Stored data:
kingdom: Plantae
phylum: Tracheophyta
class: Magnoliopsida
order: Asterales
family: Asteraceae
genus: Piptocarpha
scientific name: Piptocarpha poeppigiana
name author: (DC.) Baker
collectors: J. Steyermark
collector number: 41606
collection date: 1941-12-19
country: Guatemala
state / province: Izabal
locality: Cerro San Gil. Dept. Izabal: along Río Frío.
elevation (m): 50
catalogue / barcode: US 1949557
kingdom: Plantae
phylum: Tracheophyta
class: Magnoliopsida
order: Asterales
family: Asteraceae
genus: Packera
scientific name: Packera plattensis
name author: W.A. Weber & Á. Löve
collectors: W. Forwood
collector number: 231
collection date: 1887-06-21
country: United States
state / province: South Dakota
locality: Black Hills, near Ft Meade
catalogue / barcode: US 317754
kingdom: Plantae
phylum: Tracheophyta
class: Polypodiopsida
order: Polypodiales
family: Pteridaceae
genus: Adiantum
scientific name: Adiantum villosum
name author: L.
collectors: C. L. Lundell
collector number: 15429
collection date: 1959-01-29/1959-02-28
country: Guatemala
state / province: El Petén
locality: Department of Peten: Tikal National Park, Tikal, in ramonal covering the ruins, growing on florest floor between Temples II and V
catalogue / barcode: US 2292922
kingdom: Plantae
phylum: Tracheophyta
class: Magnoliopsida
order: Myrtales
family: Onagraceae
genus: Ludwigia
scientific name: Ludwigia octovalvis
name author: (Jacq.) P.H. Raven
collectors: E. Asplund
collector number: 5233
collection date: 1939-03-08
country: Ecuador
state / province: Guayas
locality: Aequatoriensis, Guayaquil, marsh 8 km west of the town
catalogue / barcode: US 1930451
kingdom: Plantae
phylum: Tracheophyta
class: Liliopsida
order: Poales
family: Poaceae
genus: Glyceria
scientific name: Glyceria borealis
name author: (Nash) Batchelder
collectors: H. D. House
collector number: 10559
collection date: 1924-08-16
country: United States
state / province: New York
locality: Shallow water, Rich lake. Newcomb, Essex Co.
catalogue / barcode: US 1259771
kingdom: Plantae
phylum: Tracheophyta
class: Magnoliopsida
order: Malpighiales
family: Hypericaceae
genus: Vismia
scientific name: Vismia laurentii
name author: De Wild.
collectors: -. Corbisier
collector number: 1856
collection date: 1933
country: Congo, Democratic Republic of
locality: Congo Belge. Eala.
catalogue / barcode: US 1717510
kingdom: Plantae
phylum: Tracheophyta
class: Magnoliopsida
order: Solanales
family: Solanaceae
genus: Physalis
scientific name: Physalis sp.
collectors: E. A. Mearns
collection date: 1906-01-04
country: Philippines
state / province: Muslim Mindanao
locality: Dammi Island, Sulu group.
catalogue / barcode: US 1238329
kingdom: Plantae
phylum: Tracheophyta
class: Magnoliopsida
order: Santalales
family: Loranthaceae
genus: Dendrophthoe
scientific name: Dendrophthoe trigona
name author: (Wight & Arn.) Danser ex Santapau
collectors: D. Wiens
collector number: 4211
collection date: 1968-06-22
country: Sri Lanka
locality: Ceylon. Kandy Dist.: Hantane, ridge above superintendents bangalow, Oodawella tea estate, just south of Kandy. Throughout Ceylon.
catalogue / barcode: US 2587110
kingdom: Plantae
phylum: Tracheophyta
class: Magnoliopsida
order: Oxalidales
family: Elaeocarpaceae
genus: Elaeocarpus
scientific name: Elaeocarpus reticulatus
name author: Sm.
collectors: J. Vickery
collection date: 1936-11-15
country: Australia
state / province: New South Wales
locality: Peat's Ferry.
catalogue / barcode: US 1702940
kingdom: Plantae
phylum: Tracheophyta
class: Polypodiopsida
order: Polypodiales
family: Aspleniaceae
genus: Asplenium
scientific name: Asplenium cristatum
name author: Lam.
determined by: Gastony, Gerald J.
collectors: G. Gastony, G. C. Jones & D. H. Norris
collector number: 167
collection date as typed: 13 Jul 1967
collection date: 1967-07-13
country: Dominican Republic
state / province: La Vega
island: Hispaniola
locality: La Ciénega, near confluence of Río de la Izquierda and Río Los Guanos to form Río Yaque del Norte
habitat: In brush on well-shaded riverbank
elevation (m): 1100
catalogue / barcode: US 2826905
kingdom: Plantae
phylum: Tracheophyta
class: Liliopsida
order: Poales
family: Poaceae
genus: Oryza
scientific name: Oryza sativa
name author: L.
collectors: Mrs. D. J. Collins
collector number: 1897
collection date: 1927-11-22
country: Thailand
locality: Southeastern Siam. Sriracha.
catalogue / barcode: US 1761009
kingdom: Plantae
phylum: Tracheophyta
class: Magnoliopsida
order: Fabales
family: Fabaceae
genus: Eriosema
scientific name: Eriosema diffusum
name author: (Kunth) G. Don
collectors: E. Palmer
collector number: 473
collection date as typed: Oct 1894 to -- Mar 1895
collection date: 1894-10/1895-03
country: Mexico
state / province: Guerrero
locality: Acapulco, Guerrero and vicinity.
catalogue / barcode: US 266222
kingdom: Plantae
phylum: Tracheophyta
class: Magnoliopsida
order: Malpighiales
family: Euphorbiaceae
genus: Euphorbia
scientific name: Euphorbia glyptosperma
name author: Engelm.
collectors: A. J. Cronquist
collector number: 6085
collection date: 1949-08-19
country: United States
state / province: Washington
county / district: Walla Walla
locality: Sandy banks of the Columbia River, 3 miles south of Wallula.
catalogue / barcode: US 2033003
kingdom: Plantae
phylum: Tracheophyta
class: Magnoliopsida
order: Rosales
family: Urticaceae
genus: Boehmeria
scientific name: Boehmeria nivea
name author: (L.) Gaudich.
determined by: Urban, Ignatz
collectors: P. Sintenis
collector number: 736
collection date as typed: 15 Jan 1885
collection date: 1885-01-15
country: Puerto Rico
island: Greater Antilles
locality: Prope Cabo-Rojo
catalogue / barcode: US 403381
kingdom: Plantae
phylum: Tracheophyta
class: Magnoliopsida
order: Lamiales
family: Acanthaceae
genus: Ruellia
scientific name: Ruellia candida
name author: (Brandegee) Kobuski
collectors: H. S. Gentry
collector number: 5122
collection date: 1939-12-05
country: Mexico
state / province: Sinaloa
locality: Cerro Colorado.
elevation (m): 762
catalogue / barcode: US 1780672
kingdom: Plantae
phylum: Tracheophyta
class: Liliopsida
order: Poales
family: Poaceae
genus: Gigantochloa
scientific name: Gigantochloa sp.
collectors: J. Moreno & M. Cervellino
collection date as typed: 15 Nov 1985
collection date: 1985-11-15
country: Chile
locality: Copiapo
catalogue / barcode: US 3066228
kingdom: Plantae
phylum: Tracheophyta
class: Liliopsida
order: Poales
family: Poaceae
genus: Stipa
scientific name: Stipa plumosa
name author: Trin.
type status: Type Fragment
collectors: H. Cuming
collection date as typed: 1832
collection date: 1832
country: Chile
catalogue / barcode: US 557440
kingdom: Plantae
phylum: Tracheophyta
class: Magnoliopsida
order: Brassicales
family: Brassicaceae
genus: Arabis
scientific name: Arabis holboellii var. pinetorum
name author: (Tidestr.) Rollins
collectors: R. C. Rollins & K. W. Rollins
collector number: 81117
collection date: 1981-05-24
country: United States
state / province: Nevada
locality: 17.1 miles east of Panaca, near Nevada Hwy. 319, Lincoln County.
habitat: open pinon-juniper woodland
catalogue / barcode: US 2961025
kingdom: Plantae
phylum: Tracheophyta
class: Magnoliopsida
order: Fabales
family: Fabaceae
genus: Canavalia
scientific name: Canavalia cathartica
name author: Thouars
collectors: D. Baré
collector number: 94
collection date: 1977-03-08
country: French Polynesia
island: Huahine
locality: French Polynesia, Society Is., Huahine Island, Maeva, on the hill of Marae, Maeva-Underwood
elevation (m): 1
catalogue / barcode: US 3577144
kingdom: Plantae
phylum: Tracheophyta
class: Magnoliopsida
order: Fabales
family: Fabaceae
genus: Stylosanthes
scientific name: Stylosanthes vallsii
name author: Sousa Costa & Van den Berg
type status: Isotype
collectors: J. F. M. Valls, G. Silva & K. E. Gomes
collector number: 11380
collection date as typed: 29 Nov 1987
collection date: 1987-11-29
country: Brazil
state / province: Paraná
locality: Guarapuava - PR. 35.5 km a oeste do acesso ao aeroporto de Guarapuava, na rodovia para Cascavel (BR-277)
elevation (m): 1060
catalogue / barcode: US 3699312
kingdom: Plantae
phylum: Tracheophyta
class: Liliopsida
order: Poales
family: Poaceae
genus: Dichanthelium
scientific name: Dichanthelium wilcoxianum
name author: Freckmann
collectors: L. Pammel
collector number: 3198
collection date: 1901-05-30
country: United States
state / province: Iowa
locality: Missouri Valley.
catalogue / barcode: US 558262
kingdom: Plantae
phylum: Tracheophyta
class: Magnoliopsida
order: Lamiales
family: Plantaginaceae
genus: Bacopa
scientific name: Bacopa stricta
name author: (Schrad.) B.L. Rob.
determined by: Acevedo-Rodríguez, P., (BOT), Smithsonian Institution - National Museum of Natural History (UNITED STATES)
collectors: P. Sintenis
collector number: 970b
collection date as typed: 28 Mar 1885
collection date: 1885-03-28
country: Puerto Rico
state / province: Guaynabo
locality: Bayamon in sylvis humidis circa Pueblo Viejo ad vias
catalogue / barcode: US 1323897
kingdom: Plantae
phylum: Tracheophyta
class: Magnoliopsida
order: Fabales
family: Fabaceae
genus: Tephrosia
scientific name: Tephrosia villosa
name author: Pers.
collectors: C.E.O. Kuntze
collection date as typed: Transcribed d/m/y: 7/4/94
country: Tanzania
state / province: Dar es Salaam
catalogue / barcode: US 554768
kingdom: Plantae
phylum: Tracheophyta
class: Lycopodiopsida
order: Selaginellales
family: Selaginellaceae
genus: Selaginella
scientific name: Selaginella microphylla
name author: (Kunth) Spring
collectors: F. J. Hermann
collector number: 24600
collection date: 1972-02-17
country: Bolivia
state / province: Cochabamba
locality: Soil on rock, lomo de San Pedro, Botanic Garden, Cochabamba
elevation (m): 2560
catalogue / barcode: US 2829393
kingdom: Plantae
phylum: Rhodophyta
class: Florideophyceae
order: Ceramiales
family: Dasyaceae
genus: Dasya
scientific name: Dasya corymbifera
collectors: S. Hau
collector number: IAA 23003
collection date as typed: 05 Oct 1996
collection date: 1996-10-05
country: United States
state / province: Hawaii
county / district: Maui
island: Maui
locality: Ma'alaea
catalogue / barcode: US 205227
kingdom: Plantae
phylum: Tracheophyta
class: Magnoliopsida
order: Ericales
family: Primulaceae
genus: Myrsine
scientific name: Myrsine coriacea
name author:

WRITTEN TASK
Transcribe the data starting with the line that contains "catalogue / barcode: US 205227" and going on through the final line, including both ends.

ANSWER FOR THIS EXERCISE
catalogue / barcode: US 205227
kingdom: Plantae
phylum: Tracheophyta
class: Magnoliopsida
order: Ericales
family: Primulaceae
genus: Myrsine
scientific name: Myrsine coriacea
name author:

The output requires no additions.